Qui était Saleh Al-Arouri, le numéro 2 du Hamas tué par Israël au Liban ?

"Il était certainement l'un des dirigeants palestiniens les plus proches de l'Iran et celui qui a fait le plus dans le rapprochement avec le Hezbollah, précise Anthony Samrani. Il était l'un des théoriciens de ce qu'on a appelé l'unité des fronts, c'est-à-dire la volonté des différents membres de ‘l'axe de la résistance’ d'unir ou de coordonner leurs actions contre Israël".

Les messages envoyés au Hezbollah

Avec l’élimination de cette cible prioritaire à Moucharrafiyé, dans la banlieue sud de Beyrouth, moins risquée à réaliser, techniquement et même diplomatiquement, qu’en Turquie ou au Qatar où résident les autres principaux chefs en exil du Hamas, les Israéliens envoient également plusieurs messages au Hezbollah.

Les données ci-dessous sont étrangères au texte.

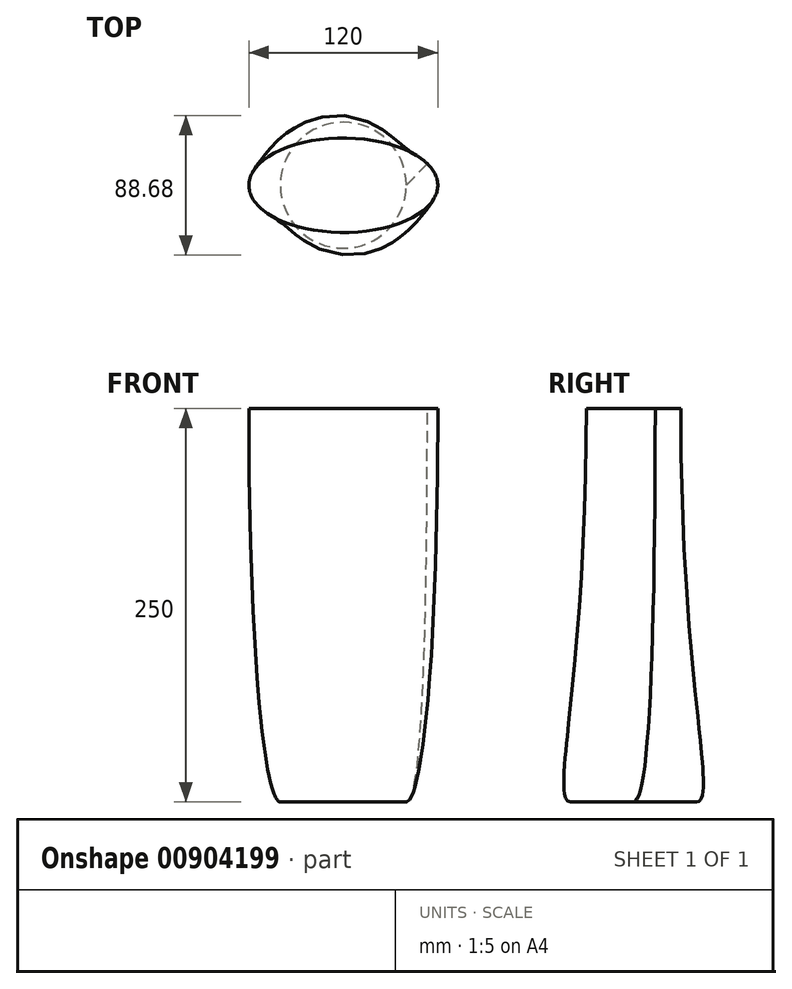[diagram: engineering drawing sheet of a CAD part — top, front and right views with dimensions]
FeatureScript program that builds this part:
annotation { "Feature Type Name" : "Feature", "Feature Type Description" : "" }
export const myFeature = defineFeature(function(context is Context, id is Id, definition is map)
    precondition{}
    {
        {
            var Q0;
            Q0=qCreatedBy(makeId("Top.planeOp"),FACE);
            var sketch = newSketch(context, id + "F0", { "sketchPlane" : qUnion([Q0])});
            skCircle(sketch, "E0", {"center": v(0, 0) * mm, "radius": 40 * mm});
            skSolve(sketch);
        }
        {
            var Q0;
            Q0=qCreatedBy(makeId("Top.planeOp"),FACE);
            cPlane(context, id + "F1", {"entities" : qUnion([Q0]), "cplaneType" : CPlaneType.OFFSET, "offset" : 250 * mm, "width" : 150 * mm, "height" : 150 * mm});
        }
        {
            var Q0;
            Q0=qCreatedBy(id+"F1.planeOp",FACE);
            var sketch = newSketch(context, id + "F2", { "sketchPlane" : qUnion([Q0])});
            skEllipse(sketch, "E1", {"center": v(0, 0) * mm, "majorRadius": 60 * mm, "minorRadius": 30 * mm, "majorAxis": v(1, 0)});
            skSolve(sketch);
        }
        {
            var Q0;
            Q0=makeQuery(id+"F0.imprint","IMPRINT",FACE,{"disambiguationData":[TD([[makeQuery(id+"F0.imprint","IMPRINT",EDGE,{"derivedFrom":sQuery(id+"F0.wireOp",EDGE,"E0")}),1.0]])]});
            var Q1;
            Q1=makeQuery(id+"F2.imprint","IMPRINT",FACE,{"disambiguationData":[TD([[makeQuery(id+"F2.imprint","IMPRINT",EDGE,{"derivedFrom":sQuery(id+"F2.wireOp",EDGE,"E1")}),1.0]])]});
            loft(context, id + "F3", {"startCondition" : LoftEndDerivativeType.TANGENT_TO_PROFILE, "startMagnitude" : 2, "endCondition" : LoftEndDerivativeType.NORMAL_TO_PROFILE, "endMagnitude" : 2, "sheetProfilesArray" : [{ "sheetProfileEntities" : qUnion([Q0]) }, { "sheetProfileEntities" : qUnion([Q1]) }]});
        }
    });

Le premier est factuel : ils sont parvenus à localiser et à frapper leur cible dans ce qui est considéré comme un havre ultra-sécurisé du parti chiite, dans lequel se sentait suffisamment en confiance Saleh al-Arouri pour organiser une réunion dans un bureau du Hamas abrité dans un immeuble résidentiel. Trahison interne au Hamas ? Capacités de renseignements propres aux Israéliens sur place ? Les deux ? Pour protéger ses propres cadres, le parti chiite devra rapidement répondre à ces questions.

Le deuxième est géopolitique : Israël ne craindrait pas la réplique du Hezbollah, ni une éventuelle escalade du conflit sur sa frontière nord. Mercredi, l'armée israélienne, sans revendiquer directement la frappe qui a tué Saleh al-Arouri au Liban, a dit se préparer à "tout scénario". 

"Il est désormais très important pour le Hezbollah de réaffirmer sa capacité de dissuasion tout en prenant en compte un contexte local : les Libanais ne veulent pas être entraînés dans une guerre et le parti chiite n'a pas les moyens aujourd'hui d'être dans une confrontation totale contre Israël, qui plus est avec une présence américaine massive dans la région, "explique Anthony Samrani. 

Ce dernier estime qu’il existe deux lectures possibles de l’opération israélienne. "La première, c'est de dire qu’Israël considère que le Hezbollah, dans tous les cas, ne veut pas de guerre et répondra de façon limitée, indique-t-il. La seconde sous-entend qu’Israël veut ouvrir un front de grande ampleur contre le Hezbollah, alors que son allié américain fait tout pour l'en empêcher depuis des semaines, et considère que ce type d'opération contraindra le Hezbollah à répondre de façon extrêmement musclée et donc à déclencher une escalade qui risque de devenir, au bout d'un moment, incontrôlable". 

"Il s’agit d’un moment extrêmement important pour le Hezbollah, même si la décision d'entrer en guerre ou non, dans sa logique, ne dépend pas de l'élimination de hauts cadres, conclut-il. Nous avons pu le constater avec l'élimination en Syrie, il y a quelques années, de Imad Moughniyé [chef militaire du Hezbollah assassiné à Damas en 2008], et plus récemment, celle de Qassem Soleimani. Le Hezbollah ne répond pas de cette manière".